- Disdikpora Bali mengimbau orang tua memeriksa izin usaha dan standardisasi tata kelola tempat penitipan anak sebelum menitipkan anak mereka.
- Langkah pencegahan ini dilakukan untuk menghindari risiko kekerasan terhadap anak yang dapat memicu trauma serta menghambat perkembangan psikis anak.
- Disdikpora Bali membentuk kelompok kerja lintas institusi guna memastikan keamanan pola asuh di seluruh tempat penitipan anak wilayah tersebut.
SuaraBali.id - Dinas Pendidikan Kepemudaan dan Olahraga (Disdikpora) Bali mengarahkan orang tua dan masyarakat umum terlebih dahulu memastikan izin dan standardisasi sebuah lembaga atau usaha tempat penitipan anak atau daycare sebelum menitipkan anak.
“Orang tua takutnya belum secara utuh melihat lembaga-lembaga itu, mungkin kemasannya kelihatan bagus tapi tata kelolanya belum tentu, kemudian sudah barang tentu dari aspek izin itu kita lihat, wajar tidak, layak tidak,” kata Kepala Disdikpora Bali Ida Bagus Gde Wesnawa Punia, Senin (27/4).
Wesnawa di Denpasar, menyampaikan ini merespons terjadinya dugaan penganiayaan terhadap anak di sebuah tempat penitipan anak di DI Yogyakarta, dimana tren menitipkan anak karena orang tua harus bekerja juga terjadi di Bali.
Setelah memastikan lembaga penitipan anak memiliki izin usaha yang jelas, ia menyarankan orang tua memeriksa standar pola asuh di tempat tersebut.
Baca Juga:Polisi Ungkap Motif Mengejutkan Bocah Lompat dari Lantai 3 di Denpasar
“Jadi kepada orang tua atau masyarakat umum ini jangan sembarangan menaruh atau menitipkan untuk pola asuh anak-anak di lembaga-lembaga yang belum terstandardisasi dari aspek tata kelolanya karena miris kejadian seperti ini,” ujarnya.
Apabila salah memilih daycare dan menjurus ke terjadinya tindakan kekerasan terhadap anak, maka ada potensi trauma dan masalah psikis lainnya yang akan dibawa bayi atau balita ke jenjang pendidikan berikutnya yaitu PAUD.

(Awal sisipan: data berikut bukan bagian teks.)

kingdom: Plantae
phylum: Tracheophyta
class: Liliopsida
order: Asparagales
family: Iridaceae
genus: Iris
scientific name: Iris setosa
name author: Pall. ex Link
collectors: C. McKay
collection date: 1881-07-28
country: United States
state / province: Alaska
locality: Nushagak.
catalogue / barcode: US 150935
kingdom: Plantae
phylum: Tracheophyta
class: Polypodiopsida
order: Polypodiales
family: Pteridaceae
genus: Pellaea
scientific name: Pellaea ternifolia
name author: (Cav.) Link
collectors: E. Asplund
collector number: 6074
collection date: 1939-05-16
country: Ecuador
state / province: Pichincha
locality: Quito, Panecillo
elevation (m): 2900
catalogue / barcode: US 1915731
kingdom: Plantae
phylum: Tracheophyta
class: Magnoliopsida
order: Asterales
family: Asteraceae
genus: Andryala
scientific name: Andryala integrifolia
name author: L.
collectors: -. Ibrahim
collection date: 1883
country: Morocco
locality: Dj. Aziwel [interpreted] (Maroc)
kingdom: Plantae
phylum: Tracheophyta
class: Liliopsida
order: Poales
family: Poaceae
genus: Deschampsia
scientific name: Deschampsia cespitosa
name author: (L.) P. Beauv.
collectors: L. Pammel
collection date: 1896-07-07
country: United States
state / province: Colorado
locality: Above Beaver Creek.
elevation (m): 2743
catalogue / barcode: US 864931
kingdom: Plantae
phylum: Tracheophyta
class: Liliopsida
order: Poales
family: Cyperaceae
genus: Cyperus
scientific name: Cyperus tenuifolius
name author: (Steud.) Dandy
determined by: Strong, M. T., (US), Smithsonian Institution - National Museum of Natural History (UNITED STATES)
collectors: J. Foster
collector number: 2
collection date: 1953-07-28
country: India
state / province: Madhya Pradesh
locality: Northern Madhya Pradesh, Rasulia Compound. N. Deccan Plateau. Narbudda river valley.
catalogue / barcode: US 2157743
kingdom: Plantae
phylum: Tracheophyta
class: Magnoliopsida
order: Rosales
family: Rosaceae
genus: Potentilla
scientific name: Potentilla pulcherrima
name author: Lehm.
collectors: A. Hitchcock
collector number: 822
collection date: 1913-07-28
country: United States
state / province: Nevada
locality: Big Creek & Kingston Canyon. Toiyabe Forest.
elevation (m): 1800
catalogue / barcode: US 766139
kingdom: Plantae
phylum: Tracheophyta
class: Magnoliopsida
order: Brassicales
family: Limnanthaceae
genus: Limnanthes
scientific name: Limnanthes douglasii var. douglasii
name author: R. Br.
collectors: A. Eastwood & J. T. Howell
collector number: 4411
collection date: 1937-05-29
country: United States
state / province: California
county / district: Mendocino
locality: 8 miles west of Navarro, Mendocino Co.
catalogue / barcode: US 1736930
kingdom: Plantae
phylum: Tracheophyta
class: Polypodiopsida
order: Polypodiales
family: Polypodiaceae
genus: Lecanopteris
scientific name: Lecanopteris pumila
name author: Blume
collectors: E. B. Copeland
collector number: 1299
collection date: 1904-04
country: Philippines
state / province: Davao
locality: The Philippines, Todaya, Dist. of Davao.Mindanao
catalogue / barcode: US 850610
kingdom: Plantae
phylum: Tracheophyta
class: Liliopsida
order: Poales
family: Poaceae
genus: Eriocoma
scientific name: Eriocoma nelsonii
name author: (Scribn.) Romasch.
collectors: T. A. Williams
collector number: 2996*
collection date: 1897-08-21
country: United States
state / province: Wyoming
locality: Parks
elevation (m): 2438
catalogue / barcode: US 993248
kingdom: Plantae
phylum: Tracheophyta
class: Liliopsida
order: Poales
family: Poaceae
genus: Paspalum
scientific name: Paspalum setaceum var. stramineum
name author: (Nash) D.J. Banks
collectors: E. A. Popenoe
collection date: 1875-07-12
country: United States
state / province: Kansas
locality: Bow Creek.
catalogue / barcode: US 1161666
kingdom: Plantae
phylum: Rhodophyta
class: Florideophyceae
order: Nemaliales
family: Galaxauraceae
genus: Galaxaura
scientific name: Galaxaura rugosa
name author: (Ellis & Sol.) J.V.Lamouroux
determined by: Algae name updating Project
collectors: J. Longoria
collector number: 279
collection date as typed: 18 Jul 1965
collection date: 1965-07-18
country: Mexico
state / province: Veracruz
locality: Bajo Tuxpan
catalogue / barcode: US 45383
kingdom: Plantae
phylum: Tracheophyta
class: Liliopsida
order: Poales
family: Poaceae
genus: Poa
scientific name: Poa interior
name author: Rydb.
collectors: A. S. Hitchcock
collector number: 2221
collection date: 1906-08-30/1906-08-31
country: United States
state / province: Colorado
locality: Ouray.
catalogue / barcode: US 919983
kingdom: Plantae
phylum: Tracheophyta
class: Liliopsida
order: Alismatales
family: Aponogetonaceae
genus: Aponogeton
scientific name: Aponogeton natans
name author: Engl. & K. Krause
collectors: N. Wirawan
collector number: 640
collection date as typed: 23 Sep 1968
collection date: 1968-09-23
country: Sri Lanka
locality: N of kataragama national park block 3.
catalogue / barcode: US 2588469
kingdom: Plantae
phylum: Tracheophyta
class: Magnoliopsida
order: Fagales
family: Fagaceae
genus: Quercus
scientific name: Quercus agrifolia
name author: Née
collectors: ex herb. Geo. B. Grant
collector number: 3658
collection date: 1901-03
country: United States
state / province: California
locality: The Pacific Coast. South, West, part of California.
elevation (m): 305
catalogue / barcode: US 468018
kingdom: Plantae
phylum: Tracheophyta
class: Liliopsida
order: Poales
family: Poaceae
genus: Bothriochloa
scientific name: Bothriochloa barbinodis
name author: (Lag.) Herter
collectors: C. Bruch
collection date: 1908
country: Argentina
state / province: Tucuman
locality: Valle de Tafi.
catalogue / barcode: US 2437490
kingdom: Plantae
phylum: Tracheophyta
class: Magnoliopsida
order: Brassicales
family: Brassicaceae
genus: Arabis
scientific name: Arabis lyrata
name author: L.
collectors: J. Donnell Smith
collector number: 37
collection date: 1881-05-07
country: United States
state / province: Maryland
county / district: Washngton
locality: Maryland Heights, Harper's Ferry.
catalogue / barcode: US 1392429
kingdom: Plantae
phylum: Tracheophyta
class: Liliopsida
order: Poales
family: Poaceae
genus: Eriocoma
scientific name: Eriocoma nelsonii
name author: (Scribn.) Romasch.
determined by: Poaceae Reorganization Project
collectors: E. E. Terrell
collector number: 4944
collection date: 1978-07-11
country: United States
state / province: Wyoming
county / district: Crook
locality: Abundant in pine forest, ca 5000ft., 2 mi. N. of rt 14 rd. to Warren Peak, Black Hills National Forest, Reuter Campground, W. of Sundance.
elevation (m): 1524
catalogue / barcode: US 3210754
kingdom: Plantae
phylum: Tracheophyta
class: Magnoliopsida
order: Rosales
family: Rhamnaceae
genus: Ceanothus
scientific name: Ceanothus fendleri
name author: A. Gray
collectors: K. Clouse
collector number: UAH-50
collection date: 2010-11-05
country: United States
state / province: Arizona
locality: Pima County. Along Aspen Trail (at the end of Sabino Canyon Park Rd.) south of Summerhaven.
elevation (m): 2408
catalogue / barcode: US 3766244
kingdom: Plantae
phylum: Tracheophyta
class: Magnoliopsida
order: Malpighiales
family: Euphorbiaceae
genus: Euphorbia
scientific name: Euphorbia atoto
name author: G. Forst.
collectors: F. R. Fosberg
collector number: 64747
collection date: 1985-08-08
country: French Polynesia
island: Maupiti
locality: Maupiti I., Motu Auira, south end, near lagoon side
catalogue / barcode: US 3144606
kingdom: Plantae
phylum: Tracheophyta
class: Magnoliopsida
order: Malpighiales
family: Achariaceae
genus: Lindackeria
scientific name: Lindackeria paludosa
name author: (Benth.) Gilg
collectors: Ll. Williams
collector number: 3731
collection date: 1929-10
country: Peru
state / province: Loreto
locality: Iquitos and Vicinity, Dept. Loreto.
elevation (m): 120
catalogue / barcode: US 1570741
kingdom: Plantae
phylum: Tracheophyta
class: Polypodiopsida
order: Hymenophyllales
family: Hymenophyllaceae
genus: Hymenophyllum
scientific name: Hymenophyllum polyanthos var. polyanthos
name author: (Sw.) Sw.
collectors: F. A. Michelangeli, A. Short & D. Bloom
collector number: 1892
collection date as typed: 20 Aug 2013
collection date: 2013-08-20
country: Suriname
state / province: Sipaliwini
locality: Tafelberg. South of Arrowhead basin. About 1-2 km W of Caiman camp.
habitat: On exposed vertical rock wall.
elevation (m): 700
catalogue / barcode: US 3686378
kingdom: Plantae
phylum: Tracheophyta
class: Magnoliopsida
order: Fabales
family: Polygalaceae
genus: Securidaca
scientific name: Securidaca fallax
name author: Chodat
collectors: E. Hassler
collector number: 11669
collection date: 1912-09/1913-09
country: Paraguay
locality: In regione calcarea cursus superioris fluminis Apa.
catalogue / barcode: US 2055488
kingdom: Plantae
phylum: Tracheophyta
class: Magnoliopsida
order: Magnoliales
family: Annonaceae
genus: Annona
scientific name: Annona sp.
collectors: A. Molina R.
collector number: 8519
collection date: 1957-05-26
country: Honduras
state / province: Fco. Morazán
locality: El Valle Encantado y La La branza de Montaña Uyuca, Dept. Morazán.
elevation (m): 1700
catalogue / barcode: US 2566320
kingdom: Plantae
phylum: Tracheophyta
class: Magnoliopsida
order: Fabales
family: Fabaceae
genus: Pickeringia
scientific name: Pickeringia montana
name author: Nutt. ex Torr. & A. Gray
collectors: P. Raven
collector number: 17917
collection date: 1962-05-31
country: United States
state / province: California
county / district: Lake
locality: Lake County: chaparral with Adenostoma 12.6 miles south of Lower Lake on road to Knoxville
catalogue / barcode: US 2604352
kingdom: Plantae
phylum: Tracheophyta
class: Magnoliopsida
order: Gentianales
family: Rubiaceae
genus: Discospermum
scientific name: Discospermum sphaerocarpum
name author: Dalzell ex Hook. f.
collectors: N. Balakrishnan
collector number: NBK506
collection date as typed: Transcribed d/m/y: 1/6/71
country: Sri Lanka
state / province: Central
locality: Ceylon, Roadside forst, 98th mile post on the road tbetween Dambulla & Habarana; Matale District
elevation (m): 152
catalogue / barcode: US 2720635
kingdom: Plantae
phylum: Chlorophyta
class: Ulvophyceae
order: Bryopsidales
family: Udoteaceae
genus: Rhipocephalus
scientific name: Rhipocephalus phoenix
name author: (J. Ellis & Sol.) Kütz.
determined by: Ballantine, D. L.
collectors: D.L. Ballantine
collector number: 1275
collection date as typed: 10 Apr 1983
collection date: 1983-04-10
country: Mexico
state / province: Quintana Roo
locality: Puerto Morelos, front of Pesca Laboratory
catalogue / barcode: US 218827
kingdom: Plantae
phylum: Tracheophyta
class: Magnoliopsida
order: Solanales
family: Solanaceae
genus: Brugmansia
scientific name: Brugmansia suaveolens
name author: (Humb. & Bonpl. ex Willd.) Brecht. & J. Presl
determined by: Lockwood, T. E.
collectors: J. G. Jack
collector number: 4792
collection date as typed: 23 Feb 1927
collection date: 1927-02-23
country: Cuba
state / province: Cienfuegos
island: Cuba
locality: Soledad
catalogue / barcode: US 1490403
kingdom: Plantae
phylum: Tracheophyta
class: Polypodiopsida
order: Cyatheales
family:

Kondisi ini dapat mempengaruhi kualitas SDM jangka panjang, untuk itu selain meminta orang tua mengantisipasi lewat berhati-hati dengan pola asuh di penitipan anak, Disdikpora Bali juga berencana melakukan penelusuran.
Belum lama, Menteri Pendidikan Dasar dan Menengah (Mendikdasmen) mengeluarkan Permendikdasmen Nomor 6 Tahun 2026 tentang Budaya Sekolah Aman dan Nyaman.
Untuk menjalankan aturan ini di sektor formal, Disdikpora Bali membentuk kelompok kerja (pokja) lintas institusi untuk menuntaskan persoalan-persoalan di dunia pendidikan.
Baca Juga:Ini Alasan Anak Rantau Wajib Ikut Megibung Akbar Ramadan di Bali : Makan Pakai Daun Pisang
Menurut Wesnawa, dengan kejadian dugaan penganiayaan oleh daycare di DI Yogyakarta maka konsep membentuk pendidikan yang aman dan nyaman juga dapat diterapkan untuk tempat penitipan anak di Bali.
Ke depan pokja yang dibentuk hingga tingkat kabupaten/kota ini juga dapat digerakkan untuk memastikan seluruh anak mendapat pola asuh yang tepat.
Dengan pokja juga, Wesnawa memastikan bahwa kolaborasi lintas institusi sangat dibutuhkan, sebab pada kasus ini tidak hanya peran Disdikpora yang penting namun juga Dinas Sosial Pemberdayaan Perempuan dan Perlindungan Anak, Dinas Kesehatan, Satpol PP, hingga kepolisian apabila ada temuan ke ranah hukum.
Apalagi untuk mengawasi tempat penitipan anak tidak bisa hanya menjadi kewenangan disdikpora, berbeda dengan ketika anak sedikit lebih besar yaitu memasuki pendidikan usia dini (PAUD) yang kini sudah berbasis desa dinas sehingga lebih mudah dipantau.